We make all kinds of decisions every day. Some are small yet seem difficult at the time. One I sometimes joke about is ordering off a restaurant menu that has too many good choices. When I finally make my order, I tell the server that I have made my “major life decision” for the night.
Sometimes a group makes a decision after weeks or months of lengthy deliberation: many groups have weighed in, expressed their concerns, asked their questions, refined the plan or recommendation, and only then ultimately provided their support.
And then there are the potentially very impactful decisions that must be made in a matter of minutes, with the best information you have available after a very quick weighing of the risks. I had to make one of those decisions last Friday.
We had scheduled our Epic version 2014 upgrade for the weekend. The plan was to bring down the production system at 12:30 AM Saturday. The system would be down until 5:00 AM while the final conversion tasks were completed. IT and operations staff were scheduled in the command center to monitor the upgrade and address any problems. Leadership calls were scheduled daily to review issues starting Saturday.
At 11:51 AM on Friday, I got a text from the executive director responsible for the application infrastructure: “We have a significant issue with the upgrade. We are having an emergency meeting with Epic at noon to discuss.” I excused myself from my meeting with our new UM CISO and got on the call. Within 10 minutes, I understood that there was a “database lock” error even though the preparatory steps had completed. We didn’t know why the error had occurred.
Epic offered two options. One was that we cancel the upgrade. They also offered an untested alternative upgrade path that would have required a longer downtime. I had to decide which way to go.
All I had to know was that if we continued with the upgrade as planned, we would not have been able to ensure data integrity. With an electronic health record, we deal with critical clinical patient data. This isn’t just about having a correct bill or getting the patient’s address right. The EHR carries the information our clinicians depend on to care for critically ill patients. A question about data integrity and possible data corruption was enough for me to say “cancel it.”
We asked a few more questions of Epic to be sure we weren’t being too hasty. We weren’t. We all agreed it was the right decision.
When such a decision is made, you have to have a plan to communicate it. In this situation, we had to pull one together quickly; one that covered multiple audiences. First communication step was for me. I sent a note to our top executives telling them of my decision and why. I told them that we were developing the phased communication plan that would be implemented within the hour while we determined the root cause of the error.

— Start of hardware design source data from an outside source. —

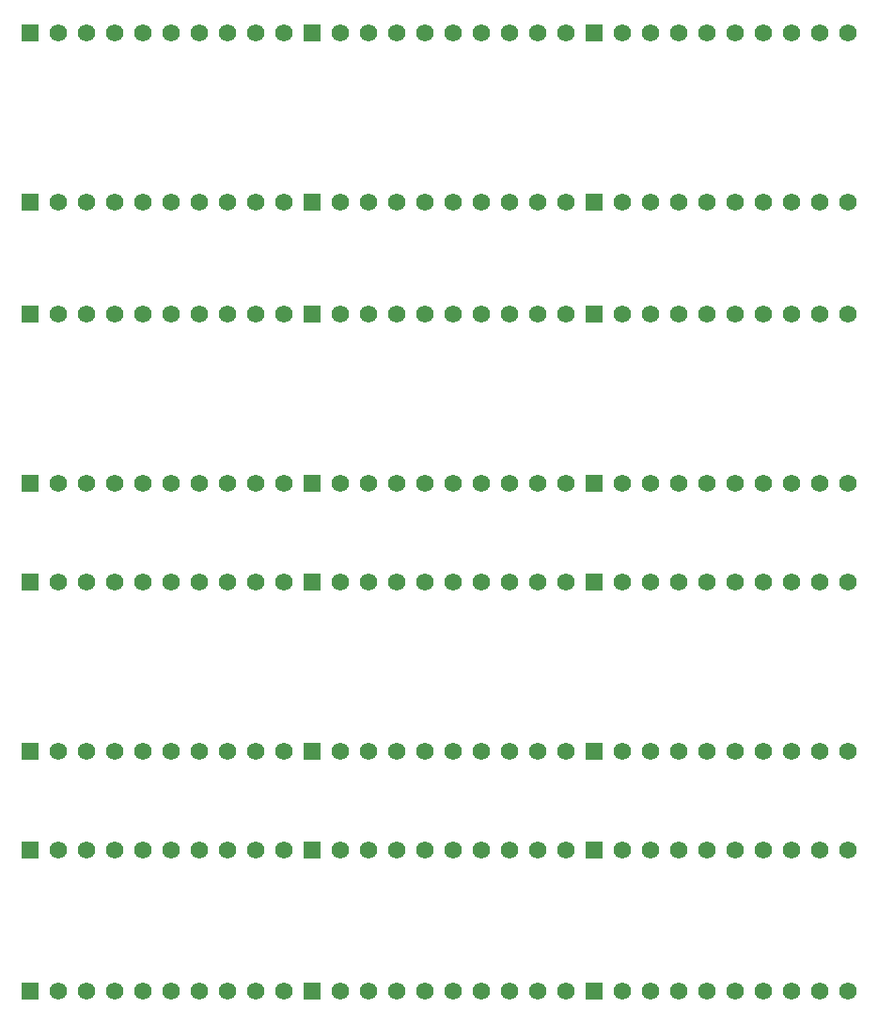
<source format=gbl>
G04 Layer: BottomLayer*
G04 EasyEDA v6.5.22, 2023-04-04 18:07:08*
G04 a67cddfb3fce44daa9051d46cbbcc19f,10*
G04 Gerber Generator version 0.2*
G04 Scale: 100 percent, Rotated: No, Reflected: No *
G04 Dimensions in inches *
G04 leading zeros omitted , absolute positions ,3 integer and 6 decimal *
%FSLAX36Y36*%
%MOIN*%

%ADD10C,0.0620*%
%ADD11R,0.0620X0.0620*%

%LPD*%
D10*
G01*
X2453140Y2603139D03*
G01*
X2353140Y2603139D03*
G01*
X2253140Y2603139D03*
G01*
X2153140Y2603139D03*
G01*
X2053140Y2603139D03*
G01*
X1953140Y2603139D03*
G01*
X1853140Y2603139D03*
G01*
X1753140Y2603139D03*
G01*
X1653140Y2603139D03*
D11*
G01*
X1553140Y2603139D03*
D10*
G01*
X2453140Y2003139D03*
G01*
X2353140Y2003139D03*
G01*
X2253140Y2003139D03*
G01*
X2153140Y2003139D03*
G01*
X2053140Y2003139D03*
G01*
X1953140Y2003139D03*
G01*
X1853140Y2003139D03*
G01*
X1753140Y2003139D03*
G01*
X1653140Y2003139D03*
D11*
G01*
X1553140Y2003139D03*
D10*
G01*
X1453149Y1653139D03*
G01*
X1353149Y1653139D03*
G01*
X1253149Y1653139D03*
G01*
X1153149Y1653139D03*
G01*
X1053149Y1653139D03*
G01*
X953149Y1653139D03*
G01*
X853149Y1653139D03*
G01*
X753150Y1653139D03*
G01*
X653150Y1653139D03*
D11*
G01*
X553150Y1653139D03*
D10*
G01*
X1453149Y1053150D03*
G01*
X1353149Y1053150D03*
G01*
X1253149Y1053150D03*
G01*
X1153149Y1053150D03*
G01*
X1053149Y1053150D03*
G01*
X953149Y1053150D03*
G01*
X853149Y1053150D03*
G01*
X753150Y1053150D03*
G01*
X653150Y1053150D03*
D11*
G01*
X553150Y1053150D03*
D10*
G01*
X2453140Y1653139D03*
G01*
X2353140Y1653139D03*
G01*
X2253140Y1653139D03*
G01*
X2153140Y1653139D03*
G01*
X2053140Y1653139D03*
G01*
X1953140Y1653139D03*
G01*
X1853140Y1653139D03*
G01*
X1753140Y1653139D03*
G01*
X1653140Y1653139D03*
D11*
G01*
X1553140Y1653139D03*
D10*
G01*
X2453140Y1053150D03*
G01*
X2353140Y1053150D03*
G01*
X2253140Y1053150D03*
G01*
X2153140Y1053150D03*
G01*
X2053140Y1053150D03*
G01*
X1953140Y1053150D03*
G01*
X1853140Y1053150D03*
G01*
X1753140Y1053150D03*
G01*
X1653140Y1053150D03*
D11*
G01*
X1553140Y1053150D03*
D10*
G01*
X3453140Y1653139D03*
G01*
X3353140Y1653139D03*
G01*
X3253140Y1653139D03*
G01*
X3153140Y1653139D03*
G01*
X3053140Y1653139D03*
G01*
X2953140Y1653139D03*
G01*
X2853140Y1653139D03*
G01*
X2753140Y1653139D03*
G01*
X2653140Y1653139D03*
D11*
G01*
X2553140Y1653139D03*
D10*
G01*
X3453140Y1053150D03*
G01*
X3353140Y1053150D03*
G01*
X3253140Y1053150D03*
G01*
X3153140Y1053150D03*
G01*
X3053140Y1053150D03*
G01*
X2953140Y1053150D03*
G01*
X2853140Y1053150D03*
G01*
X2753140Y1053150D03*
G01*
X2653140Y1053150D03*
D11*
G01*
X2553140Y1053150D03*
D10*
G01*
X1453149Y2603139D03*
G01*
X1353149Y2603139D03*
G01*
X1253149Y2603139D03*
G01*
X1153149Y2603139D03*
G01*
X1053149Y2603139D03*
G01*
X953149Y2603139D03*
G01*
X853149Y2603139D03*
G01*
X753150Y2603139D03*
G01*
X653150Y2603139D03*
D11*
G01*
X553150Y2603139D03*
D10*
G01*
X1453149Y2003139D03*
G01*
X1353149Y2003139D03*
G01*
X1253149Y2003139D03*
G01*
X1153149Y2003139D03*
G01*
X1053149Y2003139D03*
G01*
X953149Y2003139D03*
G01*
X853149Y2003139D03*
G01*
X753150Y2003139D03*
G01*
X653150Y2003139D03*
D11*
G01*
X553150Y2003139D03*
D10*
G01*
X3453140Y2603139D03*
G01*
X3353140Y2603139D03*
G01*
X3253140Y2603139D03*
G01*
X3153140Y2603139D03*
G01*
X3053140Y2603139D03*
G01*
X2953140Y2603139D03*
G01*
X2853140Y2603139D03*
G01*
X2753140Y2603139D03*
G01*
X2653140Y2603139D03*
D11*
G01*
X2553140Y2603139D03*
D10*
G01*
X3453140Y2003139D03*
G01*
X3353140Y2003139D03*
G01*
X3253140Y2003139D03*
G01*
X3153140Y2003139D03*
G01*
X3053140Y2003139D03*
G01*
X2953140Y2003139D03*
G01*
X2853140Y2003139D03*
G01*
X2753140Y2003139D03*
G01*
X2653140Y2003139D03*
D11*
G01*
X2553140Y2003139D03*
D10*
G01*
X1453149Y703150D03*
G01*
X1353149Y703150D03*
G01*
X1253149Y703150D03*
G01*
X1153149Y703150D03*
G01*
X1053149Y703150D03*
G01*
X953149Y703150D03*
G01*
X853149Y703150D03*
G01*
X753150Y703150D03*
G01*
X653150Y703150D03*
D11*
G01*
X553150Y703150D03*
D10*
G01*
X1453149Y203150D03*
G01*
X1353149Y203150D03*
G01*
X1253149Y203150D03*
G01*
X1153149Y203150D03*
G01*
X1053149Y203150D03*
G01*
X953149Y203150D03*
G01*
X853149Y203150D03*
G01*
X753150Y203150D03*
G01*
X653150Y203150D03*
D11*
G01*
X553150Y203150D03*
D10*
G01*
X2453140Y703150D03*
G01*
X2353140Y703150D03*
G01*
X2253140Y703150D03*
G01*
X2153140Y703150D03*
G01*
X2053140Y703150D03*
G01*
X1953140Y703150D03*
G01*
X1853140Y703150D03*
G01*
X1753140Y703150D03*
G01*
X1653140Y703150D03*
D11*
G01*
X1553140Y703150D03*
D10*
G01*
X2453140Y203150D03*
G01*
X2353140Y203150D03*
G01*
X2253140Y203150D03*
G01*
X2153140Y203150D03*
G01*
X2053140Y203150D03*
G01*
X1953140Y203150D03*
G01*
X1853140Y203150D03*
G01*
X1753140Y203150D03*
G01*
X1653140Y203150D03*
D11*
G01*
X1553140Y203150D03*
D10*
G01*
X3453140Y703150D03*
G01*
X3353140Y703150D03*
G01*
X3253140Y703150D03*
G01*
X3153140Y703150D03*
G01*
X3053140Y703150D03*
G01*
X2953140Y703150D03*
G01*
X2853140Y703150D03*
G01*
X2753140Y703150D03*
G01*
X2653140Y703150D03*
D11*
G01*
X2553140Y703150D03*
D10*
G01*
X3453140Y203150D03*
G01*
X3353140Y203150D03*
G01*
X3253140Y203150D03*
G01*
X3153140Y203150D03*
G01*
X3053140Y203150D03*
G01*
X2953140Y203150D03*
G01*
X2853140Y203150D03*
G01*
X2753140Y203150D03*
G01*
X2653140Y203150D03*
D11*
G01*
X2553140Y203150D03*
D10*
G01*
X1450000Y3599989D03*
G01*
X1350000Y3599989D03*
G01*
X1250000Y3599989D03*
G01*
X1150000Y3599989D03*
G01*
X1050000Y3599989D03*
G01*
X950000Y3599989D03*
G01*
X850000Y3599989D03*
G01*
X750000Y3599989D03*
G01*
X650000Y3599989D03*
D11*
G01*
X550000Y3599989D03*
D10*
G01*
X1450000Y2999989D03*
G01*
X1350000Y2999989D03*
G01*
X1250000Y2999989D03*
G01*
X1150000Y2999989D03*
G01*
X1050000Y2999989D03*
G01*
X950000Y2999989D03*
G01*
X850000Y2999989D03*
G01*
X750000Y2999989D03*
G01*
X650000Y2999989D03*
D11*
G01*
X550000Y2999989D03*
D10*
G01*
X2450000Y3599989D03*
G01*
X2350000Y3599989D03*
G01*
X2250000Y3599989D03*
G01*
X2150000Y3599989D03*
G01*
X2050000Y3599989D03*
G01*
X1950000Y3599989D03*
G01*
X1850000Y3599989D03*
G01*
X1750000Y3599989D03*
G01*
X1650000Y3599989D03*
D11*
G01*
X1550000Y3599989D03*
D10*
G01*
X2450000Y2999989D03*
G01*
X2350000Y2999989D03*
G01*
X2250000Y2999989D03*
G01*
X2150000Y2999989D03*
G01*
X2050000Y2999989D03*
G01*
X1950000Y2999989D03*
G01*
X1850000Y2999989D03*
G01*
X1750000Y2999989D03*
G01*
X1650000Y2999989D03*
D11*
G01*
X1550000Y2999989D03*
D10*
G01*
X3449989Y3599989D03*
G01*
X3349989Y3599989D03*
G01*
X3249989Y3599989D03*
G01*
X3149989Y3599989D03*
G01*
X3049989Y3599989D03*
G01*
X2949989Y3599989D03*
G01*
X2849989Y3599989D03*
G01*
X2749989Y3599989D03*
G01*
X2649989Y3599989D03*
D11*
G01*
X2549989Y3599989D03*
D10*
G01*
X3449989Y2999989D03*
G01*
X3349989Y2999989D03*
G01*
X3249989Y2999989D03*
G01*
X3149989Y2999989D03*
G01*
X3049989Y2999989D03*
G01*
X2949989Y2999989D03*
G01*
X2849989Y2999989D03*
G01*
X2749989Y2999989D03*
G01*
X2649989Y2999989D03*
D11*
G01*
X2549989Y2999989D03*
M02*

</source>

We had a closure conference call later that afternoon to ensure we had taken care of all communication and logistics involved in the cancellation. By then we had identified the root cause. It came down to a manual error and process. While we have several levels of change management which control how and when changes are applied to the system, this event exposed they could be tighter. A post review of this event has determined that tighter oversight of the change management process is needed when required application patches are applied to the system in the final days/hours of an upgrade.
We have rescheduled the upgrade to the weekend of May 9. Those necessary modifications to change control will be in place before beginning the upgrade process again.
No one has questioned the decision to cancel the upgrade. Had we gone forward and had data corruption issues, you can bet there would have been many questions as to why we let that happen. Patient safety always comes first — we made the right call.